I don’t know why I’m telling you all this except I had two options when I woke up from my nap a couple of hours ago — write a Howdygram post or design a few new greeting cards for The Howdygram Store on Zazzle — and I picked option number one because even after all these years I still love to type as much as I did when I was seven years old. It’s your lucky day, people.
In other exciting news ... I have five more FABULOUS FREE FONTS for you! I think my runaway favorite today is “Shoebox” because it has a million adorable alternate characters and I can’t wait to use it for greeting card designs for The Howdygram Store. Download links will appear after the graphic in case you want any of these fonts for your personal collection.
And as long as I’m thinking about The Howdygram Store I should also add that I just treated myself to three extremely inexpensive collections of EXQUISITE BACKGROUND IMAGES from Creative Market to help with my product designs. These include 18 antique silver backgrounds, 16 tan and white chalkboard backgrounds and 16 gold foil backgrounds. They’re so adorable I might have a nervous breakdown.

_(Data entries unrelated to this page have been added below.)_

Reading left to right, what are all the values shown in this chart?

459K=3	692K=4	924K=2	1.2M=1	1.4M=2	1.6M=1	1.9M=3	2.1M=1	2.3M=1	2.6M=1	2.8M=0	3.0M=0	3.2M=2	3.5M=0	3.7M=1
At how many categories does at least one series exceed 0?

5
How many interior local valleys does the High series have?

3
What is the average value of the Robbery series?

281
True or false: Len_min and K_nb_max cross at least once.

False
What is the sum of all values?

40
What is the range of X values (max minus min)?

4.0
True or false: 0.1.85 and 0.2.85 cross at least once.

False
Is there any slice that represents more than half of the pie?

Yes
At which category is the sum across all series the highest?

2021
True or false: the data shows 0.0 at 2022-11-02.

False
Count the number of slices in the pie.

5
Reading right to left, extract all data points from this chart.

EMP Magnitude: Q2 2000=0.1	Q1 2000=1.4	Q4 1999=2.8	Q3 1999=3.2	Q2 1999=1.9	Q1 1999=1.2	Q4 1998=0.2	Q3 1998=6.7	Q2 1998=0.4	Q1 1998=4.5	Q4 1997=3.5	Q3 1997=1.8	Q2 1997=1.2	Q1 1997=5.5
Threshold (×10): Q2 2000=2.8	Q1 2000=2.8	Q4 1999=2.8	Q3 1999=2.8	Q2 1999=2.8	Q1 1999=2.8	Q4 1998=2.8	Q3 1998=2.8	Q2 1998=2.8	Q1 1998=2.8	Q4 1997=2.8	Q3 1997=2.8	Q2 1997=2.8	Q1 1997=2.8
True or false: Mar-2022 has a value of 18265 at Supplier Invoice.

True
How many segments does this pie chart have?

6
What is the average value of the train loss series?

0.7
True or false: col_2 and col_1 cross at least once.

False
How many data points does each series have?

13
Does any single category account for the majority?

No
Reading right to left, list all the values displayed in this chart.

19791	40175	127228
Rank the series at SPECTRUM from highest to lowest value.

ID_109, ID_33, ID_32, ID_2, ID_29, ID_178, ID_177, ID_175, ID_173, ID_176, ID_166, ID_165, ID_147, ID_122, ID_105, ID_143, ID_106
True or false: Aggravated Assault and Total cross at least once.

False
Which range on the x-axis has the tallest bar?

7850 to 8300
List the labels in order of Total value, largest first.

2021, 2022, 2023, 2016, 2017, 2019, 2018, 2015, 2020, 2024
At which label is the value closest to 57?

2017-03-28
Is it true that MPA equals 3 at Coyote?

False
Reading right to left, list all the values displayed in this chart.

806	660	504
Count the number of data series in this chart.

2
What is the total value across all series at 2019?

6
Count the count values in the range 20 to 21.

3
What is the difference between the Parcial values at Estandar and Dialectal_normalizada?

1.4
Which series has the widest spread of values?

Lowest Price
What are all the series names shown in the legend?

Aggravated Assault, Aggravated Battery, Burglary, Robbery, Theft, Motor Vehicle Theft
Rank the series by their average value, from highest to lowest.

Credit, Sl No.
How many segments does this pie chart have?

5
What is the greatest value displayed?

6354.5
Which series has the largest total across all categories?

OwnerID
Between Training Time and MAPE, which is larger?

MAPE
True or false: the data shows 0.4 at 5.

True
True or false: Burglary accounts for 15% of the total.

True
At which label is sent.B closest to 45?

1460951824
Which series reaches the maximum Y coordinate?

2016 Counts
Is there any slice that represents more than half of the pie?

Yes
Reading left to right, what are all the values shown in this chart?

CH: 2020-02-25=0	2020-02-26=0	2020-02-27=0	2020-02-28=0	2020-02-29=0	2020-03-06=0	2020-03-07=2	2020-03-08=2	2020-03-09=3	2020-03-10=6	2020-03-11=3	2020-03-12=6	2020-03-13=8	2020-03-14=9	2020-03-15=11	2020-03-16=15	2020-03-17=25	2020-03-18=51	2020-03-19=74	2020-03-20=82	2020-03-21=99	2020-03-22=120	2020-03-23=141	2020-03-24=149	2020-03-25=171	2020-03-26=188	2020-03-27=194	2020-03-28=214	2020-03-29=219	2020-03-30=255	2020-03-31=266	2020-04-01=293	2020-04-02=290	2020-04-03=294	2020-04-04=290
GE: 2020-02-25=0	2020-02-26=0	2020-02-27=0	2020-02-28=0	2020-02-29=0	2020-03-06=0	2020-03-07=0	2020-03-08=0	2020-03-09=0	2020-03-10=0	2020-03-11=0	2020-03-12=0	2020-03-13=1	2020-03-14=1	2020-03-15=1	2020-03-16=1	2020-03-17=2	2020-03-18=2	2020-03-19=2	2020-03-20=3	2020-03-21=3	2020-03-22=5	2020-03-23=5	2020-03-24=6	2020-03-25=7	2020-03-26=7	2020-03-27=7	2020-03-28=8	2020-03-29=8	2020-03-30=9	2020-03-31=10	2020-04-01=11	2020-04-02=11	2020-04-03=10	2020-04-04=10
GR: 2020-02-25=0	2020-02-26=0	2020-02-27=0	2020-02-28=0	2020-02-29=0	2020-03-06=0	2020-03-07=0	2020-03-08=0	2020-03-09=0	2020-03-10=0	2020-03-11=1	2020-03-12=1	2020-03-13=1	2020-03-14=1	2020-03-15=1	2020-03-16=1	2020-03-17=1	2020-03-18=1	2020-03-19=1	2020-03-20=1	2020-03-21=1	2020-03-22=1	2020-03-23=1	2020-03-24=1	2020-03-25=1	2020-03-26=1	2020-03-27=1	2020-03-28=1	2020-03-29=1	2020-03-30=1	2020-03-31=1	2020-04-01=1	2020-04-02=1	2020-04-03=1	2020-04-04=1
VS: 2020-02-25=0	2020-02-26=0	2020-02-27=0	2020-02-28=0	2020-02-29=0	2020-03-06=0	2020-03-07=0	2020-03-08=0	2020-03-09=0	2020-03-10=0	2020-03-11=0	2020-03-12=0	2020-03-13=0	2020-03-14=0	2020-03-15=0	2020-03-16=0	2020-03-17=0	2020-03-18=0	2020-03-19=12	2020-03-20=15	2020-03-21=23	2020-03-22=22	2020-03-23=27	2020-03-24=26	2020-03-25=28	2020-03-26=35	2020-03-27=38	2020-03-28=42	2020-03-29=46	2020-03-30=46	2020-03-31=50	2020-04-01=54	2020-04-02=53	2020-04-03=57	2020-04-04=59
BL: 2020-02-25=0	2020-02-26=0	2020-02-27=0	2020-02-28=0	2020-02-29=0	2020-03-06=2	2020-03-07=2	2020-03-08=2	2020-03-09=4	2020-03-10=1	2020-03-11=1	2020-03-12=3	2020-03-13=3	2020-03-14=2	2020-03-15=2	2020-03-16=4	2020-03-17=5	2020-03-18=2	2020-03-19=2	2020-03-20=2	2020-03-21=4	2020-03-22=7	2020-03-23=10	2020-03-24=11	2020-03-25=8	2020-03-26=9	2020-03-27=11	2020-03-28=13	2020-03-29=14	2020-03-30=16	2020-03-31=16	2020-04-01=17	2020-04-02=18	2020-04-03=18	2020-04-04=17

Tomorrow I’m determined to spend all goddamn day designing things AND YOU CAN’T STOP ME.
It’s 8:40 p.m. and Sam just called from the office with FOUR-PART VERY SHITTY NEWS.
- On his way to work this afternoon he ran over a large hunk of plastic on the freeway that plastered itself to the front grill and underside of our car.
- When Sam went down to the garage on his dinner break to check out what the hell actually happened he also discovered HE HAS A FLAT. So he called a tire repair service that didn’t show up until 9 p.m. and immediately announced that our spare is flat, too. All together now: HOLY SHIT!
- At 9:35 p.m. Sam called AAA to tow him (and our Hyundai) from downtown Dallas to Howdygram headquarters in Mesquite, which means I really have no idea whatsoever what time he’ll finally get home tonight. I’m guessing that midnight is a safe bet.
- Tomorrow morning Sam will need another tow by AAA to our favorite Pep Boys at Tripp and Galloway, at which time it’s entirely possible that we’ll need FIVE GODDAMN TIRES in additional to surgical removal of a large wad of mystery platic. Oy.
Just when you thought it couldn’t get any weirder, we end up with this ... Donald Trump being his humble, unassuming Christian self in an interview with USA Today.
Thank you a million times for reading this. I think I’ll hang out for a while in the family room and wait for Sam. Shut the light when you’re done here, okay?